As I went on the tour I expected a rehash of what I have learned in school about Dr. Martin Luther King: He was a civil rights leader focused on race equality who made one great speech and did a lot of marching and sit-ins.
I was surprised to find out about his radical ideas on ending poverty.
March on Washington for Jobs and Freedom, Martin Luther King, Jr. and Joachim Prinz pictured, 1963. American Jewish Historical Society Repository via Wikimedia Commons.
King was determined to not only end unequal treatment of people based on race, but also based on class and privilege. He formed the Poor People’s Campaign to represent the common problems of poor whites and blacks. Before he was assassinated, he organized a huge rally in Washington, DC and began asking poor people from all over the country to go there and set up camp. King wanted thousands of people to tie up traffic until they got better jobs.
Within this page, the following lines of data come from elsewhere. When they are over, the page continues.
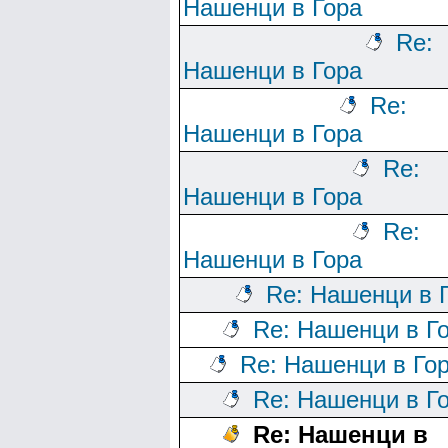
Нашенци в Гора
Re:
Нашенци в Гора
Re:
Нашенци в Гора
Re:
Нашенци в Гора
Re:
Нашенци в Гора
Re: Нашенци в 
Re: Нашенци в Г
Re: Нашенци в Го
Re: Нашенци в Г
Re: Нашенци в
People were just starting to go and stay when King was killed.
In a speech delivered months before his assassination titled “Where Do We Go From Here,” Dr. King describes the need for a guaranteed annual income:
“We must develop a program that will drive the nation to a guaranteed annual income. The fact is that the work which improves the condition of mankind, the work which extends knowledge and increases power and enriches literature and elevates thought, is not done to secure a living. . .It is the work of men who somehow find a form of work that brings a security for its own sake and a state of society where want is abolished. Work of this sort could be enormously increased, and we are likely to find that the problems of housing and education, instead of preceding the elimination of poverty, will themselves be affected if poverty is first abolished.”
This sounds crazy! What’s even crazier is that it could easily be done. In 1967, a guaranteed income for every American could be accomplished for about 20 billion dollars a year—that's 133 billion dollars today. That amount represents one-third of what we currently spend on welfare and just 15 percent of our current defense budget.
Whether or not you agree with Dr. King’s stance, his assertion that economic security would positively impact the problems of housing and education seems hard to refute.
His beliefs and the beliefs of others who fought for equal rights for all encompass the reasons why I ever thought about being a teacher and why I remained in education—to end poverty and help to uplift inner-city communities similar to the Baltimore City community I grew up in. It is fascinating to see that even during our civil rights era the focus was not just on one path to ending inequality, but all of its facets.
Our recent close call with the fiscal cliff and our experience as educators in our most difficult communities, daily reveal the relationship between the problems our children face and disparities in race and class.
However, what has really changed with that knowledge? Are we willing to do the work that will provide a better future for children, even if it means taking hard positions on education, race, class, and other hot-button issues that contribute to America’s structural inequities?
There is hope! There are people fighting everyday in classrooms and communities. These people include my mom who volunteered at my school when I was younger when they were not enough teachers on her days off. These people include the former president of my university, the University of Maryland, College Park, who created a scholarship program to benefit students in low-income communities. These people include Sandy Hook Students who sang 'Over the Rainbow' For Newtown Charities to raise money to benefit the families of the school shooting in Connecticut.
All of these things—no matter how big or small—are being done to make sure that we live in a better society, to make sure that Dr. Martin Luther King’s dream can be realized: that one day children will live in a nation where they will not be judged by the color of their skin or how much money they have, but by the content of their character.